The words hung in the stale air.

Valentina’s breath caught. She turned back to the terminal, pulled up the system log. The terminal had been running for six hours. Someone had accessed the pump station controls from an external IP address—right before Reid’s voice came over the loudspeaker.

They hadn’t escaped.

They had been herded.

“Lucas.” Her voice was quiet, controlled. “The keycard Reid gave you. Does it show any entry history?”

He pulled it out, flipped it over. The magnetic stripe didn’t hold that data, but the chip embedded in the plastic might. And if Covington’s system had logged every access point they’d crossed…

A chime sounded from the terminal. A new message populated the screen, overlaying the vent sequence.Visit Loerva.
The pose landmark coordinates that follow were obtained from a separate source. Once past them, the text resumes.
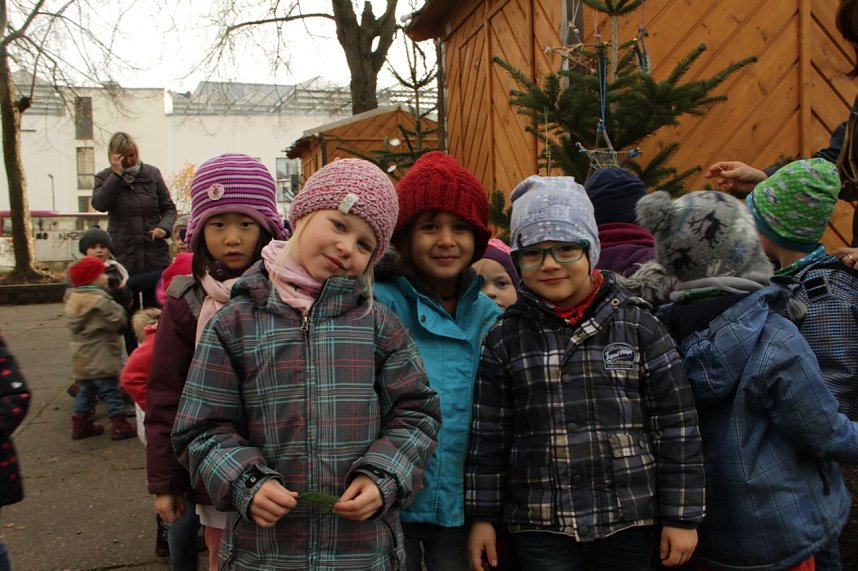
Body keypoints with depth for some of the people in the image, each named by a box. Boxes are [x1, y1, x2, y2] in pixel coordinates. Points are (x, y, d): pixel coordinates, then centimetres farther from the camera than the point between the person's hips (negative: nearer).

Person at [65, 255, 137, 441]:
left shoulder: (74, 298, 10)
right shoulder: (100, 300, -20)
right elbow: (117, 320, -20)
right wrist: (117, 307, -3)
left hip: (81, 359, 8)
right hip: (101, 358, -8)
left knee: (85, 391, 18)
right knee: (111, 392, -1)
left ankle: (81, 425, 24)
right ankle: (119, 426, 4)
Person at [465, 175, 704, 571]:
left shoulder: (639, 327, -1)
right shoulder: (504, 338, 1)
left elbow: (676, 427, 0)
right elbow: (488, 434, 3)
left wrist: (682, 516, 0)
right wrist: (482, 516, 3)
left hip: (629, 522, 0)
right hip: (541, 526, 0)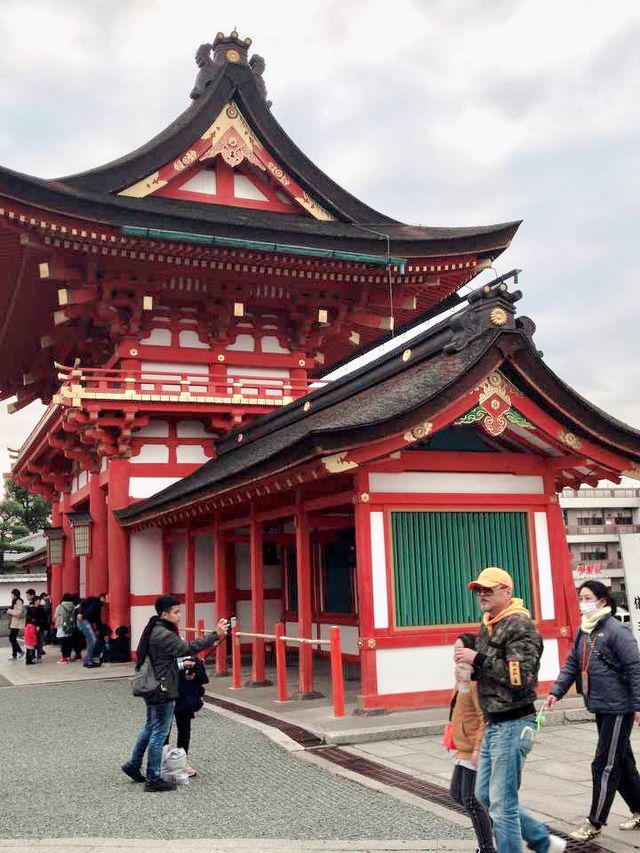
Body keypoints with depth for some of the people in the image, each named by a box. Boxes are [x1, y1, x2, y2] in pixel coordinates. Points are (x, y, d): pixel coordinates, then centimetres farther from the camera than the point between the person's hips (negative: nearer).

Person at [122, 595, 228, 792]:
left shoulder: (153, 629, 8)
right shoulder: (164, 635, -23)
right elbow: (187, 648, -27)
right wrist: (215, 635, -28)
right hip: (163, 692, -10)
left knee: (150, 727, 24)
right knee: (159, 733, 0)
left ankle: (133, 765, 34)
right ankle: (153, 779, 9)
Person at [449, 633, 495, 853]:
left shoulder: (475, 679, -19)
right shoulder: (463, 678, 11)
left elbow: (484, 717, -22)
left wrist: (478, 748, -23)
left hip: (474, 749, -10)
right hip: (464, 748, 10)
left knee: (471, 800, -2)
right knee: (457, 794, 16)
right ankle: (495, 823, 30)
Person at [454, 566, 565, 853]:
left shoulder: (520, 626, -14)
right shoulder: (487, 627, 13)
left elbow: (520, 677, -24)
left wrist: (478, 659, -21)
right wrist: (469, 663, 3)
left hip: (512, 725, -10)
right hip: (493, 724, 10)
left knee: (502, 803, -2)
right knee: (485, 795, 16)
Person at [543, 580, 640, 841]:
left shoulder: (616, 630, -15)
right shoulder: (582, 631, 9)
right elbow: (572, 664, 11)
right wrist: (556, 691, 1)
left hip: (618, 707, -8)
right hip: (600, 707, 8)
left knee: (605, 765, -1)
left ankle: (595, 822, 9)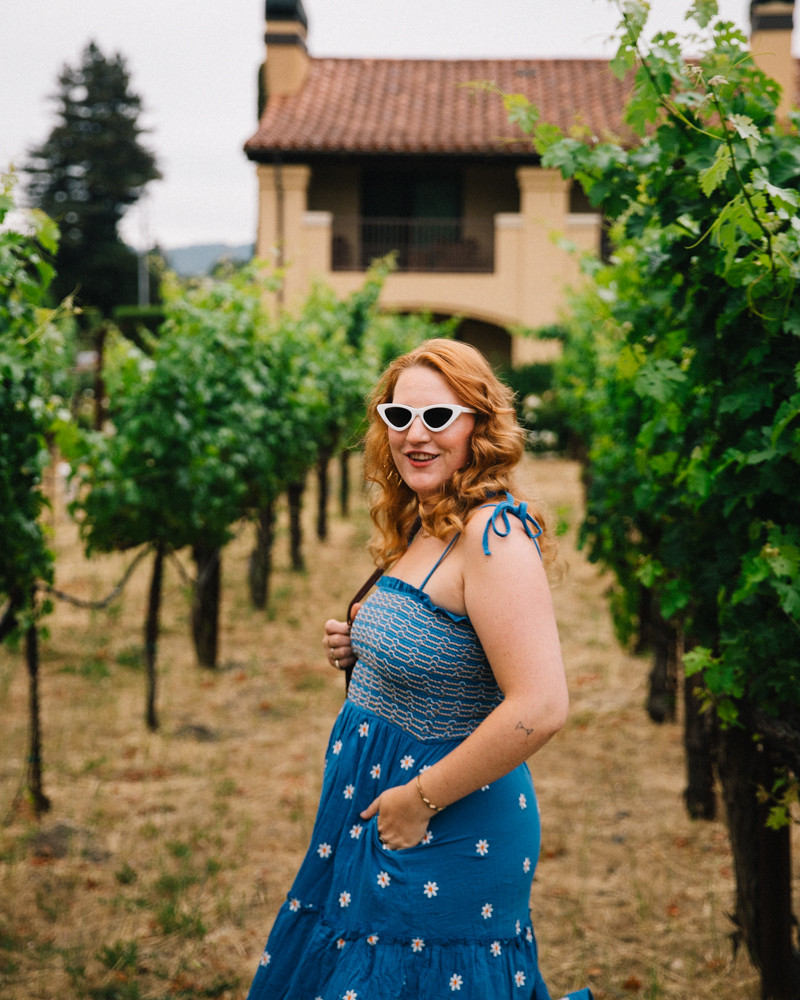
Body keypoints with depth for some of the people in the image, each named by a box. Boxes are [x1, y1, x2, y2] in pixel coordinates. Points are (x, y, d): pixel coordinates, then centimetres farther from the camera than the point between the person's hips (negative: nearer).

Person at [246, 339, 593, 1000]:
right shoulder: (421, 528, 7)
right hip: (373, 820, 9)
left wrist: (420, 798, -21)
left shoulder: (493, 535, -22)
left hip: (448, 839, -9)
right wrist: (363, 652, 1)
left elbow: (540, 707, -30)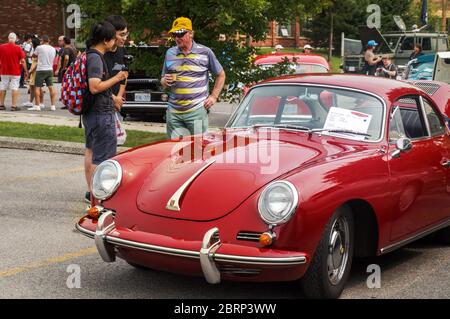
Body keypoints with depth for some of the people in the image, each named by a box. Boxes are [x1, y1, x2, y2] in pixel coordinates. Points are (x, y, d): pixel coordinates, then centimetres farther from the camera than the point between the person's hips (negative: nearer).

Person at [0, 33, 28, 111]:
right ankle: (14, 106, -4)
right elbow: (23, 61, -8)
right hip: (15, 72, -2)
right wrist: (26, 71, 0)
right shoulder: (18, 48, -8)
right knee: (14, 88, 0)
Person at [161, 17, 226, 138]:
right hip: (173, 112, 3)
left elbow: (221, 75, 12)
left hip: (197, 111, -3)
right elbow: (163, 81, 20)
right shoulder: (170, 53, 12)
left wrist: (214, 96, 2)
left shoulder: (205, 52, 3)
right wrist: (165, 81, -5)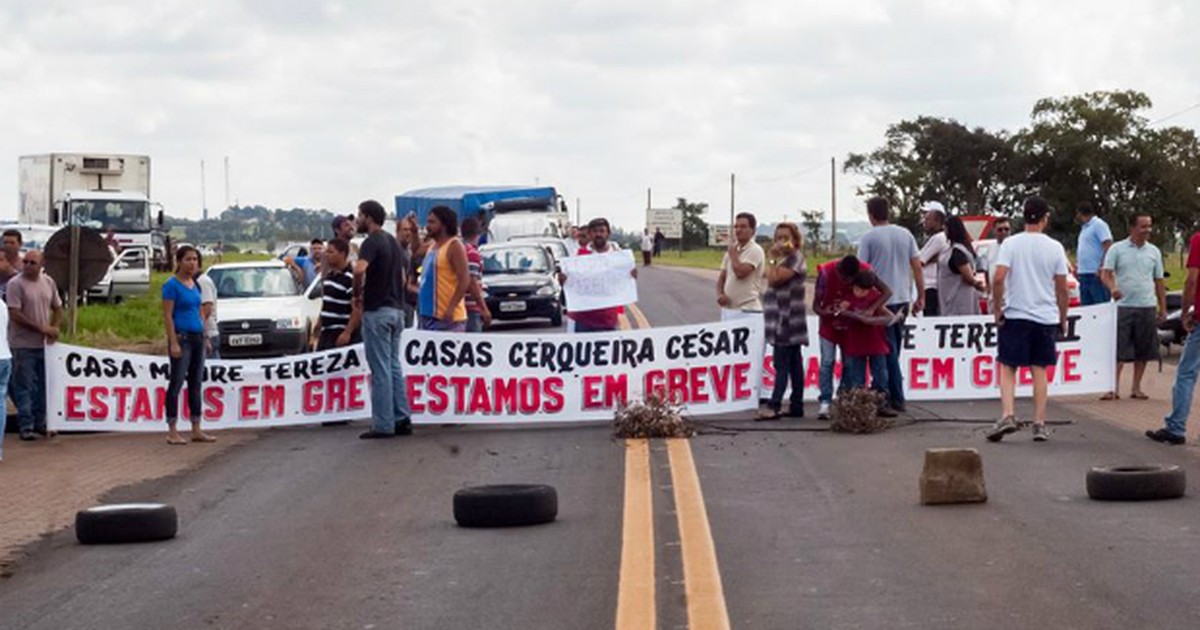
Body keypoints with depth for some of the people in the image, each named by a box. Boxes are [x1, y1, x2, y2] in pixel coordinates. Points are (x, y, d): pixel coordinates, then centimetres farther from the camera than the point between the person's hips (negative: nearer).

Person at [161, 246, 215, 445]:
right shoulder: (172, 285, -9)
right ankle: (172, 432, -2)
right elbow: (167, 315, -13)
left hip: (197, 337, 8)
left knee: (196, 384, 9)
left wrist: (204, 337, 17)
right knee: (176, 384, -5)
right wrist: (173, 342, -20)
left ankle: (196, 430, 14)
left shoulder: (195, 284, 14)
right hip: (182, 337, -8)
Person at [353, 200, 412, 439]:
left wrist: (357, 294, -17)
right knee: (394, 366, 12)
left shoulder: (372, 242, -14)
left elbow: (359, 269, -32)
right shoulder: (392, 241, 15)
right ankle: (402, 420, 11)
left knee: (380, 369, -5)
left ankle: (383, 425, -4)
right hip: (395, 309, 9)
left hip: (377, 311, -9)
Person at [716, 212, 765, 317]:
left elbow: (740, 273, -21)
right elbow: (722, 277, 18)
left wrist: (733, 253, -5)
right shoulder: (731, 250, 15)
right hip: (728, 308, 8)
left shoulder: (755, 251, -9)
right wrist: (720, 294, -2)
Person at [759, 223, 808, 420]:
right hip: (781, 318, 10)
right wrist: (774, 258, 13)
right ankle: (796, 406, 10)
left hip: (788, 319, -10)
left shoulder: (795, 258, -9)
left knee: (782, 363, -14)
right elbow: (771, 281, 13)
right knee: (794, 363, 9)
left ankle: (774, 405, -19)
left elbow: (774, 279, -18)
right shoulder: (784, 259, 20)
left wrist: (772, 258, -8)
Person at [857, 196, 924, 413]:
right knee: (894, 349, 13)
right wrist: (921, 297, 13)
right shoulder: (905, 234, 6)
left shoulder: (869, 237, -7)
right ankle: (892, 396, 16)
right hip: (903, 298, 5)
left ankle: (897, 399, -4)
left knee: (888, 350, -2)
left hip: (881, 300, -5)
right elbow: (917, 267, 7)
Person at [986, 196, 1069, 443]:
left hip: (1015, 315, -2)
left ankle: (1008, 415, -12)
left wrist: (997, 309, -2)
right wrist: (1063, 318, 14)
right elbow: (1062, 288, 3)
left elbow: (999, 278, -13)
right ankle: (1039, 424, 6)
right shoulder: (1054, 247, 1)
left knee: (1007, 367, 5)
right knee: (1039, 370, 8)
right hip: (1046, 318, 2)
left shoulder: (1011, 244, -5)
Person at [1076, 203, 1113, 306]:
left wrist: (1102, 267, -24)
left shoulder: (1099, 225, -6)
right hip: (1084, 275, 9)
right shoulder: (1084, 228, 22)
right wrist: (1077, 266, 17)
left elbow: (1108, 246, -16)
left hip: (1096, 275, -9)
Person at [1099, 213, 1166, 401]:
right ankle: (1114, 388, -4)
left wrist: (1163, 308, 11)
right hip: (1123, 306, -3)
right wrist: (1112, 287, -27)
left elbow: (1159, 281, 15)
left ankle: (1136, 388, 14)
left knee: (1143, 351, 5)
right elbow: (1105, 273, -6)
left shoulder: (1154, 252, 11)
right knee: (1118, 350, -6)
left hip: (1147, 307, 3)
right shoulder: (1117, 249, 0)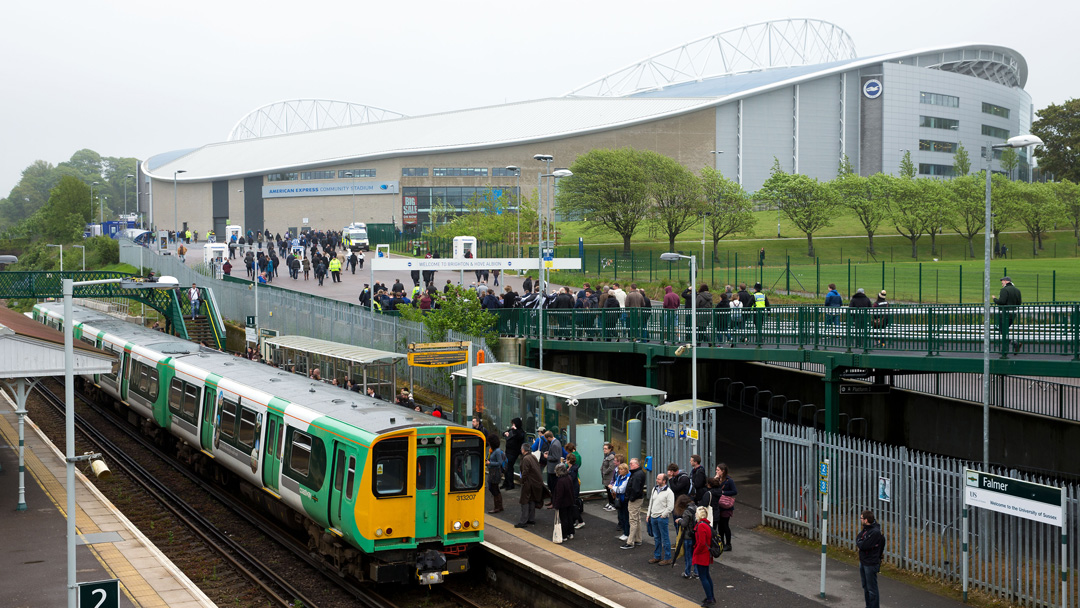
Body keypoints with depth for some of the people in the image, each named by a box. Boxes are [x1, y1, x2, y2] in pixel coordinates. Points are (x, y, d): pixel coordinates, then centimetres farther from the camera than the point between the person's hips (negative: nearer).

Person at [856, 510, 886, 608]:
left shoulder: (875, 532, -23)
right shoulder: (865, 528, 6)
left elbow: (863, 546, -24)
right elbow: (858, 538, 11)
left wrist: (858, 542, -6)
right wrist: (860, 543, -8)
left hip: (871, 564, -10)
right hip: (863, 562, 10)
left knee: (872, 589, -2)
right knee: (865, 586, 19)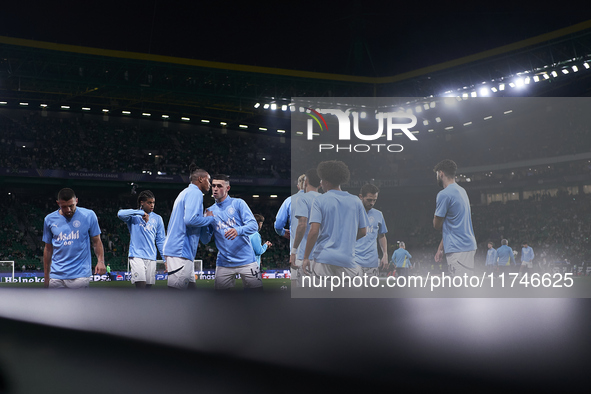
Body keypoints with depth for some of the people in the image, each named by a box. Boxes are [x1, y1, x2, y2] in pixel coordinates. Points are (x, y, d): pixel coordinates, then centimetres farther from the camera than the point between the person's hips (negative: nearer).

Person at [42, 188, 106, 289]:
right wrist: (46, 276, 14)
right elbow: (48, 249, 14)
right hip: (56, 276, 3)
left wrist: (101, 261, -11)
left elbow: (96, 241, 6)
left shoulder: (89, 215, -1)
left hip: (80, 276, -2)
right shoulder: (49, 219, 5)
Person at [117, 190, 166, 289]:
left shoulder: (157, 218, 13)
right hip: (137, 256, -4)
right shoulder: (134, 216, 3)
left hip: (151, 258, 4)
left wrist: (166, 259, 8)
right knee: (140, 285, -17)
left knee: (148, 287, 4)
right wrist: (141, 213, -21)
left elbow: (161, 240, 15)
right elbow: (120, 214, -18)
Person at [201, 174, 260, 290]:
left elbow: (253, 225, -8)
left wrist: (238, 231, -28)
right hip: (224, 263, 3)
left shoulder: (238, 203, 2)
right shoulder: (210, 211, 11)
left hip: (246, 260, -2)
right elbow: (205, 240, 9)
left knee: (257, 291, -4)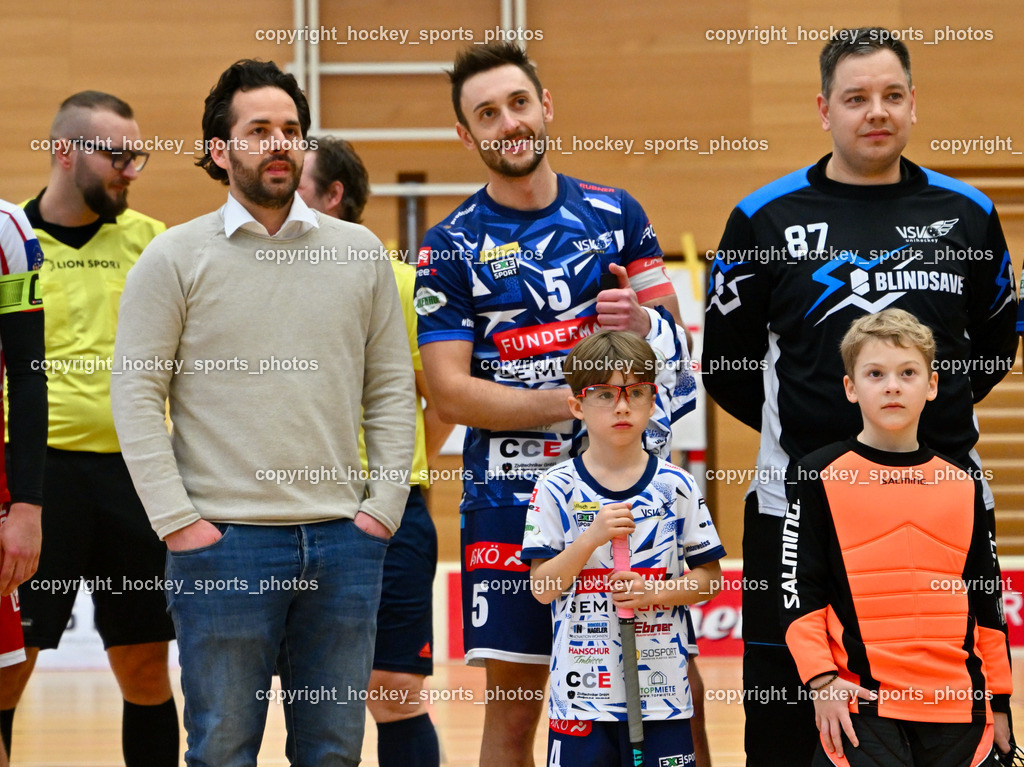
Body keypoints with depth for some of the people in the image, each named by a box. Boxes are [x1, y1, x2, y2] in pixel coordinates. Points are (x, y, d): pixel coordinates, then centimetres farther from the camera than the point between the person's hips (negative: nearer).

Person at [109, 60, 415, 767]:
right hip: (222, 541, -3)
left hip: (344, 539, 3)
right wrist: (176, 520, -9)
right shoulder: (176, 257, 1)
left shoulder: (360, 253, 10)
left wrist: (383, 507, 1)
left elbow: (391, 390, 11)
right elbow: (137, 394, -2)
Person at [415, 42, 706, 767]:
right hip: (512, 496, -2)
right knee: (513, 707, 3)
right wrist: (570, 402, -16)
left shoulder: (615, 212, 7)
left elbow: (675, 338, 13)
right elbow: (451, 394, -7)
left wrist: (645, 324, -11)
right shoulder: (450, 250, -1)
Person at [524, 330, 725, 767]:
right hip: (581, 690, -1)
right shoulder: (557, 489, 0)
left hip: (662, 690, 1)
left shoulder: (675, 487, 3)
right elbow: (542, 588, -4)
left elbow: (709, 576, 7)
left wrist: (653, 592, -10)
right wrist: (592, 538, -17)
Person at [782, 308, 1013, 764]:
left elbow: (986, 599, 16)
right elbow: (798, 588, 0)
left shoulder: (964, 486, 12)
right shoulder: (819, 477, 2)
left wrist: (999, 700, 14)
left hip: (958, 708, 3)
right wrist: (821, 680, -8)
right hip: (860, 703, -3)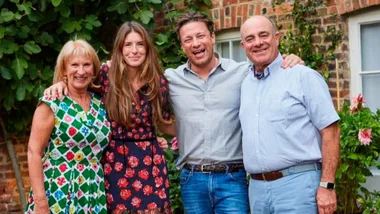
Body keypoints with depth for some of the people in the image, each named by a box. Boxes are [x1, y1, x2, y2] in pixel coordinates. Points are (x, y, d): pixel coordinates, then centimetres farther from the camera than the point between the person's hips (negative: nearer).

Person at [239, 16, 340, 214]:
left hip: (296, 183, -6)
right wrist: (255, 182, 10)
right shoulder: (245, 84, 13)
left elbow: (330, 131, -8)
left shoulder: (303, 76, -5)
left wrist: (326, 185, -14)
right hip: (257, 187, 6)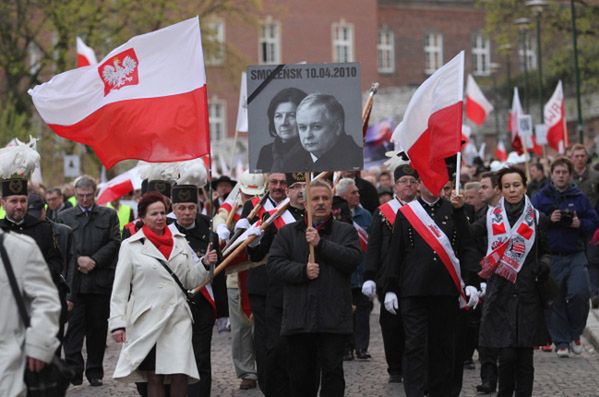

*SYSTEM OVERRIDE: GRANT COVINGTON*

*SCRUBBER SEQUENCE CANCELLED*

*HATCH SEAL CONFIRMED: LEVEL 4, SECTORS A THROUGH D*

*SECURITY PROTOCOL: LOCKDOWN OMEGA*

Lucas’s hand hovered over the keyboard. He didn’t bother typing. The system was already owned.

A screen flickers on showing Grant Covington’s face. “Clever girl. But you forgot the secondary trigger. Lucas, your son has ten minutes before his implant fires a paralytic agent. Say goodbye.”